US global hub for the healthcare industry
Many of BBH’s investee companies are in the US, just because it is the global hub for the industry and the capital used to bankroll nascent technologies.
It eschews the big conglomerates such as the aforementioned GSK,
AZ and Pfizer because of their growth prospects and lack of focus, concentrating on the innovative, fleeter footed small- and mid-caps.
The one thing the latter grouping doesn’t traditionally provide is steady dividend.
BBH aims to correct that by making a payout from the company’s net asset value (NAV), which on current calculations, should generate a yield of a 3.5%.
It will be a progressive dividend if the trust can emulate the success of the Bellevue-run BB Biotech.
So that marks it out in the sector, as does a mechanism called a redemption option under which BBH can efficiently return capital to investors if they desire it.
There are a number of advantages to operating this system. It means small investors aren’t at the mercy of the market-makers and their often bafflingly wide spreads.
The redemption option also works well for the big, institutional investors, offering the chance to get into the stock in scale and exit without being murdered.
A trendsetter in the world of healthcare
In other words it promotes liquidity.

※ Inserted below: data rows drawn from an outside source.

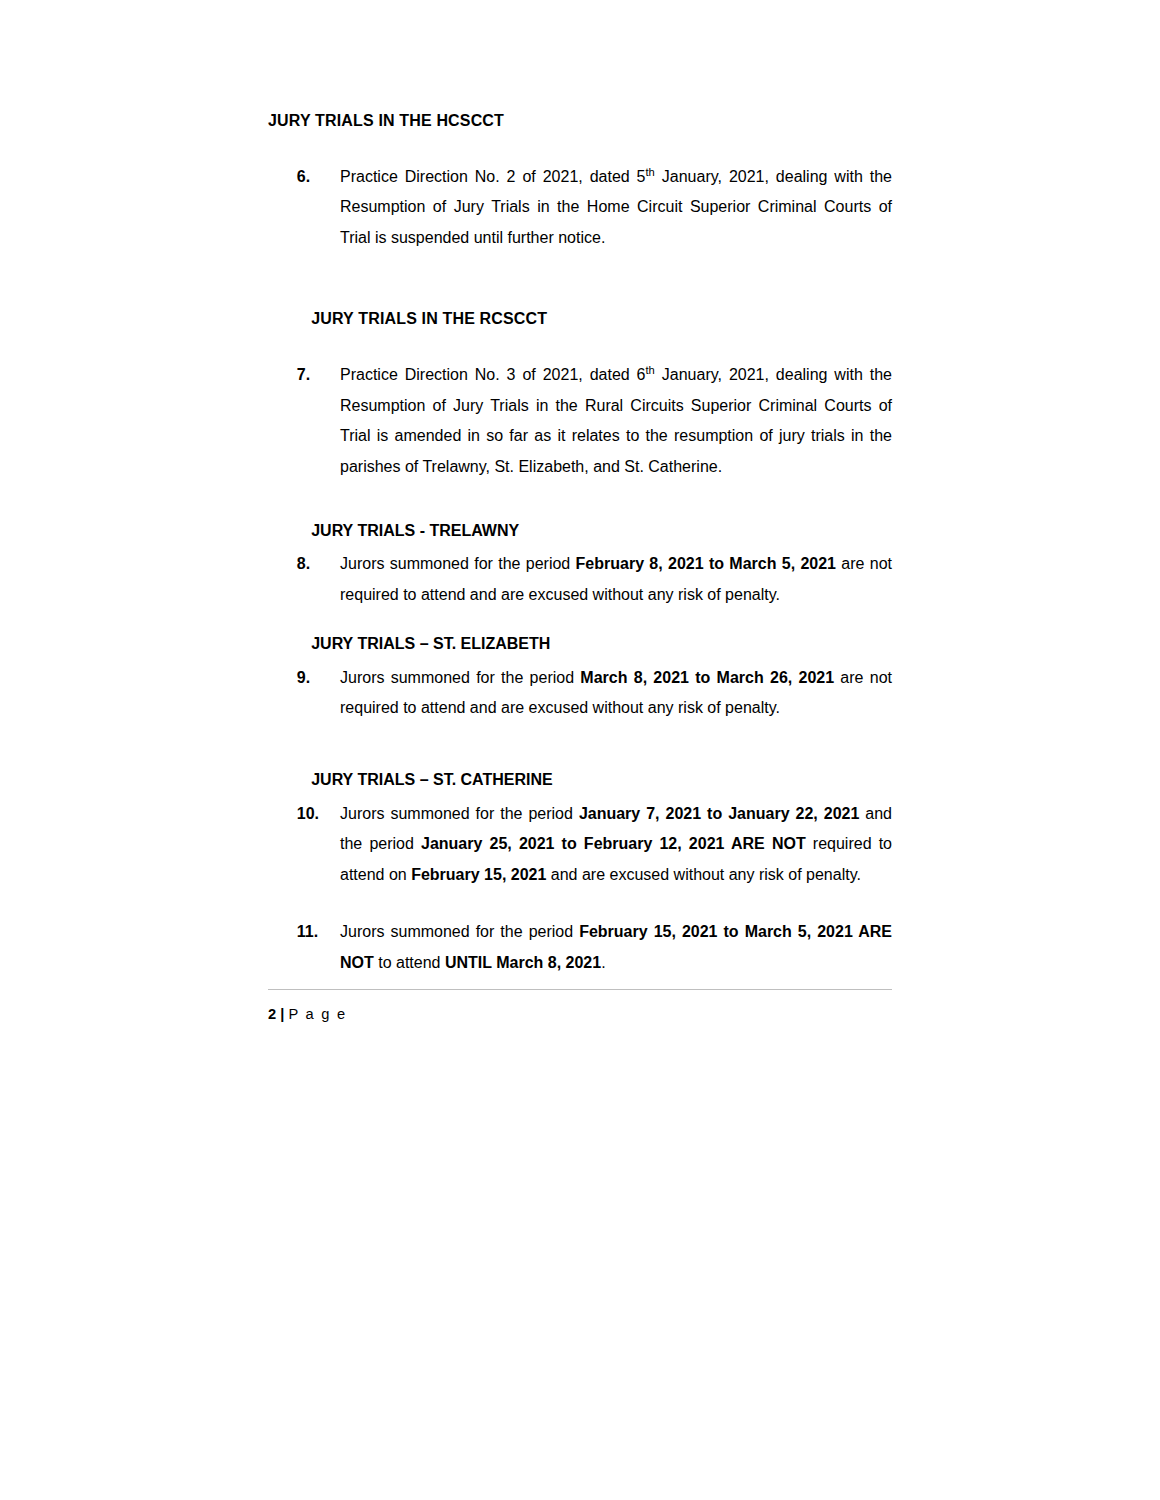JURY TRIALS IN THE HCSCCT
6. Practice Direction No. 2 of 2021, dated 5th January, 2021, dealing with the Resumption of Jury Trials in the Home Circuit Superior Criminal Courts of Trial is suspended until further notice.
JURY TRIALS IN THE RCSCCT
7. Practice Direction No. 3 of 2021, dated 6th January, 2021, dealing with the Resumption of Jury Trials in the Rural Circuits Superior Criminal Courts of Trial is amended in so far as it relates to the resumption of jury trials in the parishes of Trelawny, St. Elizabeth, and St. Catherine.
JURY TRIALS - TRELAWNY
8. Jurors summoned for the period February 8, 2021 to March 5, 2021 are not required to attend and are excused without any risk of penalty.
JURY TRIALS – ST. ELIZABETH
9. Jurors summoned for the period March 8, 2021 to March 26, 2021 are not required to attend and are excused without any risk of penalty.
JURY TRIALS – ST. CATHERINE
10. Jurors summoned for the period January 7, 2021 to January 22, 2021 and the period January 25, 2021 to February 12, 2021 ARE NOT required to attend on February 15, 2021 and are excused without any risk of penalty.
11. Jurors summoned for the period February 15, 2021 to March 5, 2021 ARE NOT to attend UNTIL March 8, 2021.
2 | P a g e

And while BBH isn’t the first to offer this entry and exit, it is a trendsetter in the world of healthcare.
The shares, priced at 100p each when they debuted on December 2, valuing the company at £150mln, are now changing hands for 112p.
Major will be hoping BBH can build on that momentum to emulate BB Biotech, it’s big sister, worth £2.4bn, which is quoted in Switzerland.
There is no doubt in Major’s mind that the fundamentals are there to make the trust a winner.
"What I think we have done is constructed something that is best in class in terms of how it’s run and managed and gives the opportunity to get yield from quality healthcare assets."